岡見氏は代々小田氏に従っており、永禄12年(1569年)手這坂の合戦では岡見山城守も出陣して討死してる。手這坂の合戦で大敗した小田氏は、天正元年(1573年)頃には佐竹氏に臣従したが、岡見氏はその後も独立した勢力を維持している。
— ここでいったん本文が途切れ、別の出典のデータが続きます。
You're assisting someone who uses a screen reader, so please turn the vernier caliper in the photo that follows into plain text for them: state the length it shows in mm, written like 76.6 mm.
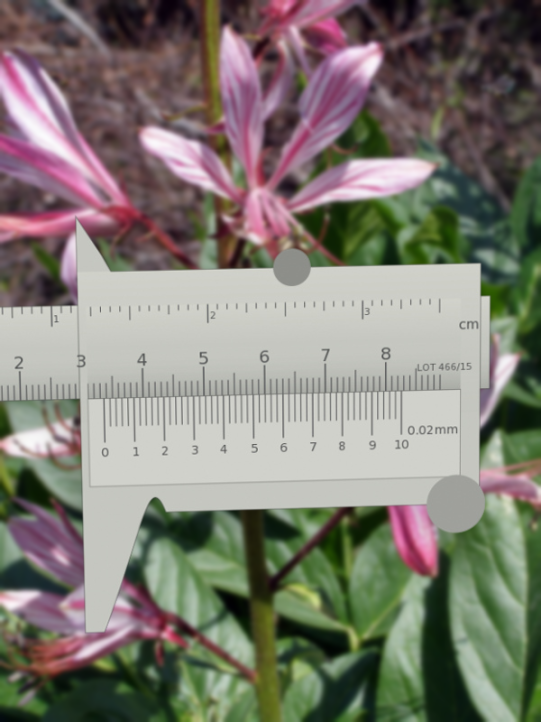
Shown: 33.6 mm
小田氏の勢力が衰退し、佐竹氏側の下妻城主多賀谷重経が勢力を拡大してくると、岡見氏はこれに対抗することとなるが、元亀元年(1570年)には谷田部城が落城、天正8年(1580年)には一時谷田部城を取り戻すが、再び攻め取られ、天正15年(1587年)には牛久城主岡見治家の兄宗治の居城である足高城も落城した。こうした情勢のなか、岡見氏は小田原北条氏に支援を要請し、次第にその支配下に属していくようになる。
小田原北条氏は佐竹領に隣接する牛久城を重要視し、天正15年(1587年)頃から下総国小金城主高城氏、下総国布川城主豊島氏、上総国坂田城主井田氏など近隣の国人たちに交代で牛久城を守るよう命じており、牛久番と呼ばれていた。
天正18年(1590年)秀吉による小田原征伐により岡見氏は北条氏とともに滅亡した。
その後は、由良国繁が上野国桐生城から五千四百石余りで牛久城に入った。関ヶ原合戦で国繁は江戸城の守備を命ぜられ、その恩賞として千六百石が加増され七千石の大身旗本となった。しかし、元和7(1621年)由良貞繁が嗣子なく没すると、弟忠繁が家督相続を許されたものの、家禄は千石に減封された。この元和7年(1621年)に廃城になったとされる。
牛久城は牛久沼の北にある城中町一帯に築かれている。
牛久城は外郭を含む城域は極めて広く、主郭部のある南端は根小屋と呼ばれる所、北端の大手門跡は得月院の少し北側にあり、南北900mの規模がある。
主郭部は台地の南端にあり、大きな空堀と土塁によって区画された曲輪が三つ残っている。 主郭ははっきりしないが北東側の最高所の部分であろうか。(案内板の縄張図は南の二郭を主郭とする。)この曲輪は土塁がめぐり、北は巨大な空堀、東は急斜面に竪堀が残されている。南は空堀を挟んで二郭、西下に三郭がある。
主郭の南に位置する二郭は南を除く三方に空堀が巡り、南西に土橋が架かる。北の曲輪とは木橋が架かっていたものと思われる。土塁は北側に部分的残る他は付いていない。
主郭の西下にある三郭は東を除く三方に土塁が巡り、北東隅部に虎口があり、外側の空堀に土橋が架かる。この虎口を入ってすぐに東へ曲がると主郭になる。南東端にも土塁の開口があり、通路が南へ伸びる。この通路の先に二郭に通じる土橋が架かる。
北へ続く外郭部分は田畑や宅地となっており、遺構の残存は良くはないが、空堀や土塁が部分的に残存する。
城中公民館の所に車を駐めて歩いて見て回ったが、主郭部は北側の入口付近に車を駐めるスペースがある。